Directions for this task: Please recast the rows below as a numbered list, leaving out any blank lines.

Recorded data:
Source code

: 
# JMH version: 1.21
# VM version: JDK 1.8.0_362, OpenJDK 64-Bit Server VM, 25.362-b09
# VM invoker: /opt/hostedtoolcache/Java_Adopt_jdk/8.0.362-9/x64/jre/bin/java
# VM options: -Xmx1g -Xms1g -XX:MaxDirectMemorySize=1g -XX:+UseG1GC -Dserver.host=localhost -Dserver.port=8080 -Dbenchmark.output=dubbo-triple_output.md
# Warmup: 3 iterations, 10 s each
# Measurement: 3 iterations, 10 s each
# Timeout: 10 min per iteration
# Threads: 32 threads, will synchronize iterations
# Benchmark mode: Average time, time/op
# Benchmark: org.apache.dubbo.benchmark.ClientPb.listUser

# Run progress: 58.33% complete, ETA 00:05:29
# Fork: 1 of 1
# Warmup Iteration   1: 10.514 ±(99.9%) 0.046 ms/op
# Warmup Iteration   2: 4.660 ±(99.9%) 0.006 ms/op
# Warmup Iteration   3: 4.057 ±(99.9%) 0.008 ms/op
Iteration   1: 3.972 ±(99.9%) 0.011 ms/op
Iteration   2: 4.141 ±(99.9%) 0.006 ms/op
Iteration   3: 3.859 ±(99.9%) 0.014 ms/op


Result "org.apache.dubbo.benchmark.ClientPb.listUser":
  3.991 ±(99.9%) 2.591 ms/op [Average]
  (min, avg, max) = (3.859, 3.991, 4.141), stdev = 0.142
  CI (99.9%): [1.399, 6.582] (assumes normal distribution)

Output for this task:
1. Source code
2. : 
3. # JMH version: 1.21
4. # VM version: JDK 1.8.0_362, OpenJDK 64-Bit Server VM, 25.362-b09
5. # VM invoker: /opt/hostedtoolcache/Java_Adopt_jdk/8.0.362-9/x64/jre/bin/java
6. # VM options: -Xmx1g -Xms1g -XX:MaxDirectMemorySize=1g -XX:+UseG1GC -Dserver.host=localhost -Dserver.port=8080 -Dbenchmark.output=dubbo-triple_output.md
7. # Warmup: 3 iterations, 10 s each
8. # Measurement: 3 iterations, 10 s each
9. # Timeout: 10 min per iteration
10. # Threads: 32 threads, will synchronize iterations
11. # Benchmark mode: Average time, time/op
12. # Benchmark: org.apache.dubbo.benchmark.ClientPb.listUser
13. # Run progress: 58.33% complete, ETA 00:05:29
14. # Fork: 1 of 1
15. # Warmup Iteration   1: 10.514 ±(99.9%) 0.046 ms/op
16. # Warmup Iteration   2: 4.660 ±(99.9%) 0.006 ms/op
17. # Warmup Iteration   3: 4.057 ±(99.9%) 0.008 ms/op
18. Iteration   1: 3.972 ±(99.9%) 0.011 ms/op
19. Iteration   2: 4.141 ±(99.9%) 0.006 ms/op
20. Iteration   3: 3.859 ±(99.9%) 0.014 ms/op
21. Result "org.apache.dubbo.benchmark.ClientPb.listUser":
22.   3.991 ±(99.9%) 2.591 ms/op [Average]
23.   (min, avg, max) = (3.859, 3.991, 4.141), stdev = 0.142
24.   CI (99.9%): [1.399, 6.582] (assumes normal distribution)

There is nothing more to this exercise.